3. Did he really want the warm room, so cozily appointed with heirlooms, transformed into a lair, where he might, of course, be able to creep, unimpeded, in any direction, though forgetting his human past swiftly and totally?
This quotation, which occurs in Part 2 as Grete and the mother empty Gregor’s room of furniture, marks the climax of Gregor’s struggle to reconcile his human past with his new life and physical form. Gregor’s transformation alters his body, but it leaves his thoughts and feelings intact. But shortly after the metamorphosis, Gregor’s thoughts and feelings start to change according to the physical demands and urges of his new body. Gregor finds that he feels comfortable in the cramped, dark space beneath his sofa, for instance, and he enjoys crawling on the ceiling. These changes imply that his mind is adapting to his new body, and that he is becoming an insect psychologically as well.
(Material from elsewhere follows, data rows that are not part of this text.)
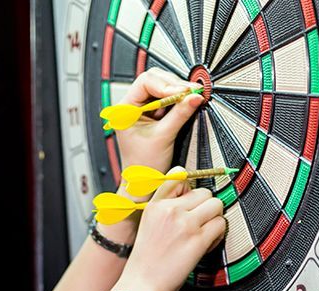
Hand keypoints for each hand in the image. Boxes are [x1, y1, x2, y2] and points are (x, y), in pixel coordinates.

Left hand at [114, 68, 204, 184]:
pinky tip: (187, 102)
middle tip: (193, 92)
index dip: (166, 84)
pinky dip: (179, 99)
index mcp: (124, 110)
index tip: (183, 91)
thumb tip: (195, 96)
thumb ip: (180, 114)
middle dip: (175, 85)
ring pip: (163, 88)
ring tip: (192, 97)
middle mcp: (131, 106)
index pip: (145, 82)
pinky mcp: (153, 114)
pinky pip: (168, 100)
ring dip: (179, 91)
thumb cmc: (143, 165)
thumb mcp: (164, 137)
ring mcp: (142, 110)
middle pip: (155, 81)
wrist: (143, 182)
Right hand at [114, 169, 224, 290]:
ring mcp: (184, 223)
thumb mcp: (147, 226)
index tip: (192, 200)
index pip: (179, 175)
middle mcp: (170, 210)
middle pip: (205, 192)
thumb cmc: (145, 262)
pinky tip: (205, 245)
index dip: (190, 188)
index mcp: (155, 205)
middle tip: (197, 225)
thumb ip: (166, 209)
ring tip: (202, 235)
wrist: (141, 286)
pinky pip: (221, 225)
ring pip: (217, 205)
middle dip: (205, 208)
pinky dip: (218, 235)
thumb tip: (192, 197)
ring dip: (214, 220)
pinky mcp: (197, 239)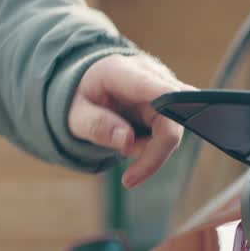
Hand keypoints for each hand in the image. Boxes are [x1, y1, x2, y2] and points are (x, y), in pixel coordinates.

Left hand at [69, 54, 192, 188]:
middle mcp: (152, 76)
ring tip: (122, 147)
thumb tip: (127, 141)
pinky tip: (132, 142)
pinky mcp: (170, 105)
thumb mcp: (75, 115)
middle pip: (173, 120)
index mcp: (125, 72)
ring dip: (149, 151)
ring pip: (174, 131)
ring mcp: (164, 89)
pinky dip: (152, 148)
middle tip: (128, 178)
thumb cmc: (80, 98)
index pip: (161, 91)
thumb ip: (96, 126)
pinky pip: (170, 134)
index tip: (164, 141)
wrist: (86, 89)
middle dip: (153, 153)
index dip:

But Gregor still retains his human memories and emotions, such as his desire to take care of his family. As a result, he feels pulled in opposing directions by the insect and human sides of himself, and this inner conflict reaches its height when he is forced to choose whether he wants his room emptied of furniture. On the one hand, not having furniture would allow Gregor much more freedom to crawl over the floors and walls, which would make him physically more comfortable. On the other hand, his possessions serve as physical reminders of his human life, and keeping them would allow him to preserve what humanity he has left, making him feel more comfortable psychologically. In other words, Gregor must choose between appeasing his insect side or his human side. Gregor decides to appease his human side, and he clings to the picture of the woman in furs as a reminder of his human life.